▸ Source material
-- Opening Marker --

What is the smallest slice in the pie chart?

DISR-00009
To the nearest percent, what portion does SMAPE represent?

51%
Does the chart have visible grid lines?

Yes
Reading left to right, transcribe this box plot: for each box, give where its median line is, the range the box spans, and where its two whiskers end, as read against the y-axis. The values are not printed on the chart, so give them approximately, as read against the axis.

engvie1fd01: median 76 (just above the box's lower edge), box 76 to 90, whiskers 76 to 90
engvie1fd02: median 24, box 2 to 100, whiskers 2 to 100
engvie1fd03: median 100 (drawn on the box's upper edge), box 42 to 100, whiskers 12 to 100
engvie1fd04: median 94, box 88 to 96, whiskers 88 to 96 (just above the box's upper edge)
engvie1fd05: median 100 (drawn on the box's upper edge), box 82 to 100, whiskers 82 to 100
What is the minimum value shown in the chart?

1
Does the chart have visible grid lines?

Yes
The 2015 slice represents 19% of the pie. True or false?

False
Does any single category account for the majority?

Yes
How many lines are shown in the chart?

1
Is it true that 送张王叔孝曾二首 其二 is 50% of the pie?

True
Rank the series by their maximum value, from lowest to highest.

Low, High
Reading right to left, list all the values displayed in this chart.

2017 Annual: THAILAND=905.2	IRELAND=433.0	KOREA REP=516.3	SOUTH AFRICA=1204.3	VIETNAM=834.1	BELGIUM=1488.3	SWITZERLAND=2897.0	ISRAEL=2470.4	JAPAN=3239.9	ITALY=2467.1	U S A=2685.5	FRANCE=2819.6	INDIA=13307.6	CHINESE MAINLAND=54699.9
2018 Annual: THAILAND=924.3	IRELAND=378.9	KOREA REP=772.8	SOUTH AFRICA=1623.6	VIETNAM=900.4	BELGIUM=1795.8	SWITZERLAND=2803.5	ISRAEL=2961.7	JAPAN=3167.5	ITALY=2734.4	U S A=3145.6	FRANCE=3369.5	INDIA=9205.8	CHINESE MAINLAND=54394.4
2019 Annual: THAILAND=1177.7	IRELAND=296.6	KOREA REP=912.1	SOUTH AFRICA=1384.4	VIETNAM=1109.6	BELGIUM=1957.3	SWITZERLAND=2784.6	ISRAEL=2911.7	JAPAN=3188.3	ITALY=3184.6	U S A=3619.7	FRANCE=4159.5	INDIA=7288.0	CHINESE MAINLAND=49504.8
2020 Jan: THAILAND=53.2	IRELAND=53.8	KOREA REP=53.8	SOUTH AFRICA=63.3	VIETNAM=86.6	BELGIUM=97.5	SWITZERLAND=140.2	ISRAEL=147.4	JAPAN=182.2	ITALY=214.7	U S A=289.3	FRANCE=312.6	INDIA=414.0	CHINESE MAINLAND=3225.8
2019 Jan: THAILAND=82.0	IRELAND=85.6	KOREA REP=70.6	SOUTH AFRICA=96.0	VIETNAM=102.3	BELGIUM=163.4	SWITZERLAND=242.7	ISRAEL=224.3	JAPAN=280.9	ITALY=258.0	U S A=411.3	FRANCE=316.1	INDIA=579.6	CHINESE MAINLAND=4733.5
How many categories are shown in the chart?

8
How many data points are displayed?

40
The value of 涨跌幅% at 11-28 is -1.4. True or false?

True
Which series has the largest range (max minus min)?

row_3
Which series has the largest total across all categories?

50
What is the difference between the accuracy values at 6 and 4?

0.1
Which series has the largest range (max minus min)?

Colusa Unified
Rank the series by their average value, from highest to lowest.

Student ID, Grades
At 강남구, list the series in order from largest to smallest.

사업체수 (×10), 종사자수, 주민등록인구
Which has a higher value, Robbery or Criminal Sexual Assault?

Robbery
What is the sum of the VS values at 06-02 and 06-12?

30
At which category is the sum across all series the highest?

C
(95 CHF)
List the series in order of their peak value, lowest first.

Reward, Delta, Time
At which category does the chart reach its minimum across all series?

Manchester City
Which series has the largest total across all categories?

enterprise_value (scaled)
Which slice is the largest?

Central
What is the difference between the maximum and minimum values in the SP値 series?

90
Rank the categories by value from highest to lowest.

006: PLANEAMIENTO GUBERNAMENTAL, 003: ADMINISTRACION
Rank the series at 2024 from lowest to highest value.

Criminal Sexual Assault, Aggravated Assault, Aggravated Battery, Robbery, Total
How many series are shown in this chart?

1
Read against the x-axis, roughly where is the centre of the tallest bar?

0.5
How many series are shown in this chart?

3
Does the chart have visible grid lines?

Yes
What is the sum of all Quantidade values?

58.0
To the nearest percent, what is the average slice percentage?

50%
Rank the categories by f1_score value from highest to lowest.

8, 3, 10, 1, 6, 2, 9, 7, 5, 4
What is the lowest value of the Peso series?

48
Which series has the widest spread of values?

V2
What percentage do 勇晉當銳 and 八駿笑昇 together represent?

-- Closing Marker --

▸ Task prompt
Tally the lines of the data above that contain the string "KOREA". Reply with the number alone.

▸ Solution below
5